On a warm evening, when the adults sat on the porch with their tea and politics, I sat at the keyboard and started to finger out the notes on the book in front of me... which happened to be opened to the 1st movement of Beethoven's Pathetique Sonata. In the next 24 hours I had the whole first page down (aside from the run from Ab down to B) and memorized, and I thought piano was easy.

It took me a long time to realize I just couldn't start there. I had the first third of the movement (before the first big repeat) down and memorized when my stepfather played me a recording of Serkin playing it through. I think it took a few more days to dawn on me that I needed to go back a pace. My father gave me a book of Chopin preludes and suggested that I start with #4 and #7. I started with #15 ("raindrop"). Again, I battled through and memorized the whole thing, even playing at a talent show in high school a year later.

It went on from there. I learned the 1st mvt of the Moonlight Sonata, the business section of the 1st mvt of Rach's 2nd, the first 3-4 pages of Chopins Heroic Poloaise (Op 53), the first page or so of his Andante Spianato Polonaise, and... then became interested in girls and considered myself an excellent piano player who just never played.

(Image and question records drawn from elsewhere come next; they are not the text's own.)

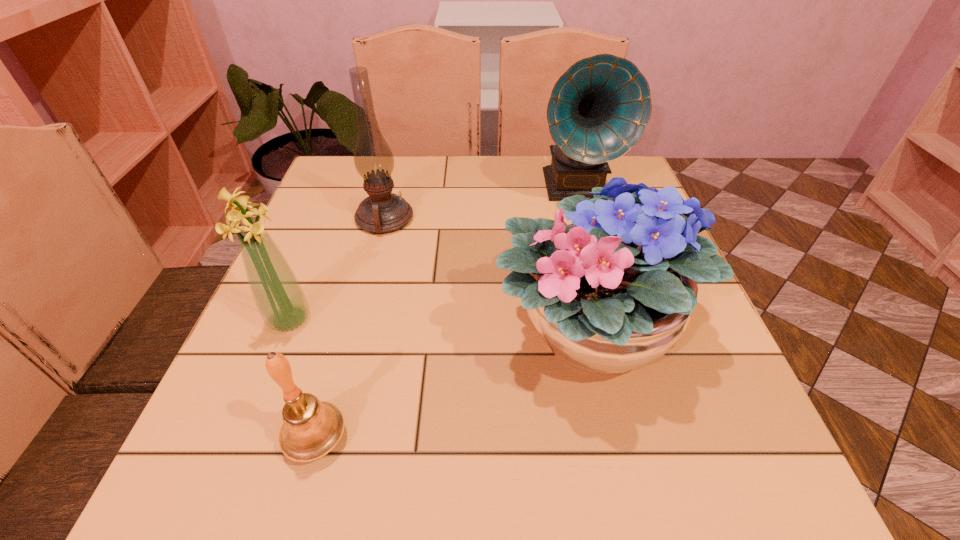
The width and height of the screenshot is (960, 540). Identify the location of object present at the far right corner. [599, 108].

In the image, there is a desktop. Identify the location of free space at the far edge. (531, 156).

Locate an element on the screen. This screenshot has width=960, height=540. blank area at the left edge is located at coordinates (319, 221).

What are the coordinates of `vacant area at the right edge` in the screenshot? It's located at (652, 392).

At what (x,y) coordinates should I click in order to perform the action: click on vacant space at the near left corner of the desktop. Please return your answer as a coordinate pair (x, y). The image size is (960, 540). Looking at the image, I should click on (221, 450).

The image size is (960, 540). Identify the location of vacant region at the far right corner of the desktop. (611, 178).

Where is `empty space between the oil lamp and the leftmost object`? The image size is (960, 540). empty space between the oil lamp and the leftmost object is located at coordinates (337, 269).

You are a GUI agent. You are given a task and a screenshot of the screen. Output one action in this format:
    pyautogui.click(x=<x>, y=<y>)
    Task: Click on the empty space that is in between the oil lamp and the right bouquet
    The image size is (960, 540).
    Given the screenshot: What is the action you would take?
    pyautogui.click(x=488, y=275)

Locate an element on the screen. blank region between the bell and the right bouquet is located at coordinates (453, 386).

This screenshot has width=960, height=540. Find the location of `free area in between the right bouquet and the oil lamp`. free area in between the right bouquet and the oil lamp is located at coordinates (488, 275).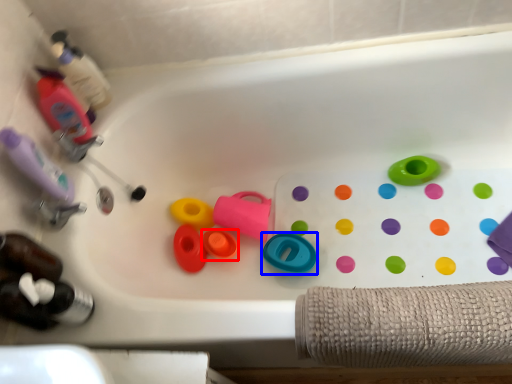
Question: Which object is further to the camera taking this photo, toy (highlighted by a red box) or toy (highlighted by a blue box)?

Choices:
 (A) toy
 (B) toy

Answer: (A)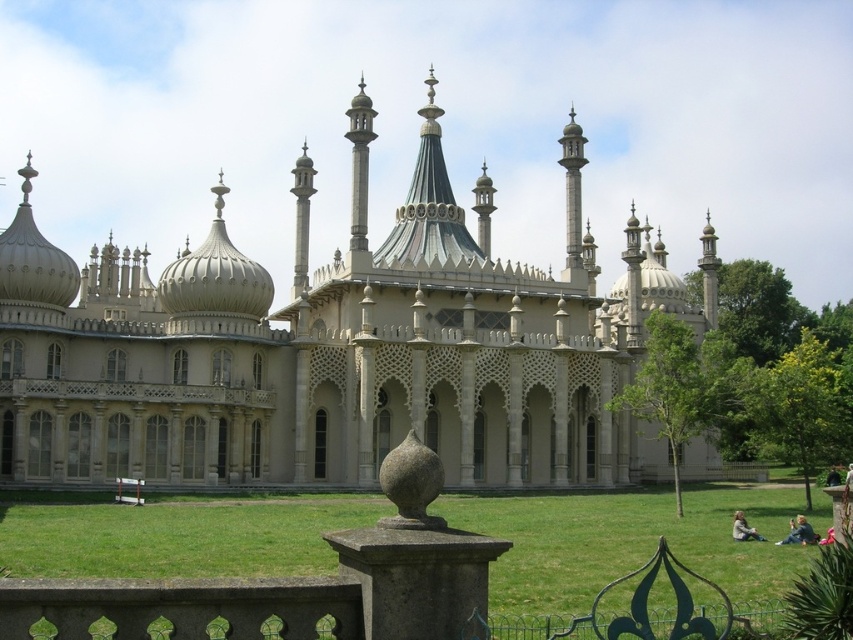
Question: Which point is farther from the camera taking this photo?

Choices:
 (A) (732, 538)
 (B) (109, 544)
 (C) (386, 518)
 (D) (357, 84)

Answer: (D)

Question: Which of the following is the closest to the observer?

Choices:
 (A) (532, 572)
 (B) (786, 541)
 (C) (364, 230)

Answer: (A)

Question: Which point appears closest to the camera in this image?

Choices:
 (A) (782, 541)
 (B) (403, 442)
 (C) (738, 509)

Answer: (B)

Question: Is white stone palace at center below green grass at lower center?

Choices:
 (A) no
 (B) yes

Answer: (A)

Question: Can you confirm if smooth stone spire at center is positioned below blue denim jacket at lower right?

Choices:
 (A) no
 (B) yes

Answer: (A)

Question: Can you confirm if green grass at lower center is positioned to the left of smooth stone vase at center?

Choices:
 (A) yes
 (B) no

Answer: (B)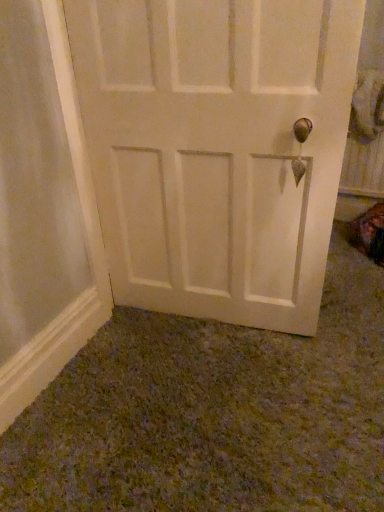
The height and width of the screenshot is (512, 384). I want to click on free location in front of white matte door at center, so click(x=210, y=399).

Now I'm 35. My grandmother passed away last year and her little Kawai upright (made in 1968) sits in my living room after a contentious probate. That's all I wanted from her and it was all I got. I started practicing the night I got it, not believing (still arrogant after so many years) I couldn't just sit down and spew out those pieces I once knew. I looked at the music, could still read the notes, but even when I did remember passages and conjure up the muscle memory to go through them, I realized just what a bad teacher I was to myself. Not a shred of musicality. I'm probably glad I have no recordings of playing "back in the day" because I would cringe.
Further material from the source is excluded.